Transketolase is a Calvin cycle enzyme of X. flavus which is also encoded both within and outside the cbb operon. The phylogeny of transketolase proteins of X. flavus presented in the present paper indicates that cbbT and tkt did not originate from a gene duplication event, as is clearly the case for the two cbbT genes of R. eutropha. The same is true for the fructosebisphosphate aldolase enzymes of X. flavus, which are completely unrelated. In fact, class II fructosebisphosphate aldolase encoded by cbbA is more closely related to enzymes of Gram positive bacteria than to those found in proteobacteria to which X. flavus belongs (van den Bergh et al., 1996). Considering that cbb operons are frequently present on self transmissible plasmids in both proteobacteria and Gram positives (Kusian & Bowien, 1997), it is plausible that the acquisition of the Calvin cycle in X. flavus is due to a lateral gene transfer of the cbb operon.

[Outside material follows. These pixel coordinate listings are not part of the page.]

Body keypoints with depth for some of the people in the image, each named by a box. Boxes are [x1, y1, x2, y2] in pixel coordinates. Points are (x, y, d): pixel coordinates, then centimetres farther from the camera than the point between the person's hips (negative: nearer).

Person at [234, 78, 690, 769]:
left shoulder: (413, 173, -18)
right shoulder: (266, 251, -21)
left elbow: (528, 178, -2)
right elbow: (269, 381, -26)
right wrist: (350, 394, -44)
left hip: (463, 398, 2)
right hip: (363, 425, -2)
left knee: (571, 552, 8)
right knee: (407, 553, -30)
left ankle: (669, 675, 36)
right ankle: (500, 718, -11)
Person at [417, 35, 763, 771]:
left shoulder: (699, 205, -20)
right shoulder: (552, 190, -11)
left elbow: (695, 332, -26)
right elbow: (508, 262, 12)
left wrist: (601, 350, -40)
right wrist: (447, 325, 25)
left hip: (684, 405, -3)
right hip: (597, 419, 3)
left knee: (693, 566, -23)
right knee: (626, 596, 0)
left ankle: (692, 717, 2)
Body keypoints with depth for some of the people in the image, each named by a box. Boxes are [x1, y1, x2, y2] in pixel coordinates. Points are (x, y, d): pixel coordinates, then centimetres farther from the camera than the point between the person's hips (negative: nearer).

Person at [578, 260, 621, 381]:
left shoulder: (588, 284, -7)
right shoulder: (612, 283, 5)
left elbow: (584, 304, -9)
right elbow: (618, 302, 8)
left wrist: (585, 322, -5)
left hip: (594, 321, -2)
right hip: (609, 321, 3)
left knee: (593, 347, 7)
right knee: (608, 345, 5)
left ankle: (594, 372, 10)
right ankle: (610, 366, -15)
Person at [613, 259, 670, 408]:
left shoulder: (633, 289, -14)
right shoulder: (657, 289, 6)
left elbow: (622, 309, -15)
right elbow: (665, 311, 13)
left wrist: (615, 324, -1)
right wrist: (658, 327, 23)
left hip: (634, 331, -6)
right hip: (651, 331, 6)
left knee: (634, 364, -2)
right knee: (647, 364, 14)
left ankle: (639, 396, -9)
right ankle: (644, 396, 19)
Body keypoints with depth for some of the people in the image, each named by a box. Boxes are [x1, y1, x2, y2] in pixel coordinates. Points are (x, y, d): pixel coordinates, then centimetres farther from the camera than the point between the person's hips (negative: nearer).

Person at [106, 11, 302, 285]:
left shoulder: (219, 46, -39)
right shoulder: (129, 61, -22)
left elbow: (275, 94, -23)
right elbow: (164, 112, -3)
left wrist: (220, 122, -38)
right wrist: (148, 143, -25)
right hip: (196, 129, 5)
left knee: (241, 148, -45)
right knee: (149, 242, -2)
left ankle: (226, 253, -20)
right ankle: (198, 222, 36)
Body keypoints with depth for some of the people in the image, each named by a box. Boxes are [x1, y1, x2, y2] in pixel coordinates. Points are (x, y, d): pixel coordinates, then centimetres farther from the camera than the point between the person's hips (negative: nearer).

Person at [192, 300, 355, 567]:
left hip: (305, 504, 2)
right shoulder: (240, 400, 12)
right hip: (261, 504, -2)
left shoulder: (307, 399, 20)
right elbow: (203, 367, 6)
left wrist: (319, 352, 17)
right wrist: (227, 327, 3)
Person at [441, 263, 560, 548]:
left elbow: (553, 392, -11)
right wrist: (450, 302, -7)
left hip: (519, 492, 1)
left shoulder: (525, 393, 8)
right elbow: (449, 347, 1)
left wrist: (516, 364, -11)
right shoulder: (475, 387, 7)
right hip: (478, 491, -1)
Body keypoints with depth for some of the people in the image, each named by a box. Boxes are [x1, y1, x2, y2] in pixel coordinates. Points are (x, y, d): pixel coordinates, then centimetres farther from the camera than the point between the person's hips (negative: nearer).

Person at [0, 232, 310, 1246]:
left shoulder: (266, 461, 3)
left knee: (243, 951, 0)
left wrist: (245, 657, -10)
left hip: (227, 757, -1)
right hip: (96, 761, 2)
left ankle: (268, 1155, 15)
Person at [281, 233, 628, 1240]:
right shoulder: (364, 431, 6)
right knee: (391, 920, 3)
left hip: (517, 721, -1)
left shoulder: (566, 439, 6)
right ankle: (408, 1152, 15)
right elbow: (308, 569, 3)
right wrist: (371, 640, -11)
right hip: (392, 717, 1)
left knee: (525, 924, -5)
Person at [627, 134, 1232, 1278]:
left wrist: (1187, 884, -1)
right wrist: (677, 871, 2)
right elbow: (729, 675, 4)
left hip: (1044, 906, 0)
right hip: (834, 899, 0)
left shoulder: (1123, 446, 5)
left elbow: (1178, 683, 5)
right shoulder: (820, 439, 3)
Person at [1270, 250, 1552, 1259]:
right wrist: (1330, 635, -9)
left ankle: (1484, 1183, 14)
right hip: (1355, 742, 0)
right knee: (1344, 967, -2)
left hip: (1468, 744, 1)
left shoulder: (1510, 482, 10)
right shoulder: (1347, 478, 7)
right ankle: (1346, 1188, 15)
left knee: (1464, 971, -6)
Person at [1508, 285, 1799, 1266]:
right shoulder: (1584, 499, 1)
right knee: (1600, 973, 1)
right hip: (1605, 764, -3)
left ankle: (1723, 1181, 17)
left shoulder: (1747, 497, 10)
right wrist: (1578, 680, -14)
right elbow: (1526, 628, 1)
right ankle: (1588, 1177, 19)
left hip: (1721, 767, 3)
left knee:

Acquisition of Calvin cycle genes by itself is not sufficient to allow autotrophic growth; the new pathway needs to be integrated into overall metabolism. In X. flavus, the cbb operon does not encode GapDH and PGK, yet high activity levels of these enzymes are necessary to sustain a high rate of CO2 fixation required for autotrophic growth. This problem is solved by placing gap-pgk under CbbR control. Consequently, the gap-pgk operon of X. flavus is constitutively transcribed during heterotrophic growth and is super-induced by CbbR during autotrophic growth (Meijer et al., 1996). The data presented in this paper show that the CbbR regulon does not comprise tkt and tpi. These genes are expressed at a constitutive level and, in contrast to gap-pgk, do not respond to signals emanating from autotrophic metabolism. However, operation of the Calvin cycle requires high transketolase and triosephosphate isomerase activities. This is achieved by induction of the cbb operon, which results in expression of cbbT and hence increased transketolase activities (van den Bergh et al., 1996; Meijer et al., 1991). The transketolase activity profile therefore mimics that of GapDH and PGK, even though the mechanism to achieve it is completely different. The constitutive high level expression of tpi is apparently sufficient for both heterotrophic and autotrophic growth.

Surprisingly, transaldolase is also constitutively expressed, which was also observed for R.

eutropha (Bowien & Schlegel, 1972). This enzyme functions in the pentose phosphate cycle, and catalyses the same reaction as the combined activities of SBPase and sedoheptulosebisphosphate aldolase. However, all autotrophs examined to date employ an SBPase variant of the Calvin cycle, which, in contrast to the transaldolase variant, is irreversible. This may allow the cell to obtain high intracellular levels of ribulose-5-phosphate, the substrate of PRK. In addition, it apparently introduces another control point

in the Calvin cycle since the activity of SBPase of X. flavus is stimulated by ATP (van den Bergh et al., 1995). The simultaneous use of SBP aldolase/SBPase and transaldolase as is the case in X. flavus could therefore create a futile cycle. A possible explanation for this paradox could be that the enzymes involved in the Calvin cycle and pentose phosphate cycle are organised in enzyme complexes, allowing channeling of substrates through a particular set of enzymes. These complexes have been observed for both Calvin cycle and pentose phosphate cycle enzymes, e.g., (Joint et al., 1972; Suss et al., 1993; Gontero et al., 1988; Wood et al., 1985). Alternatively, the constitutive expression of transaldolase and Tkt during autotrophic growth could indicate that X. flavus only recently acquired the cbb operon and that mechanisms to repress tkt and the transaldolase encoding gene have ot yet evolved. Future experiments will therefore assess the role of the enzymes in autotrophic metabolism.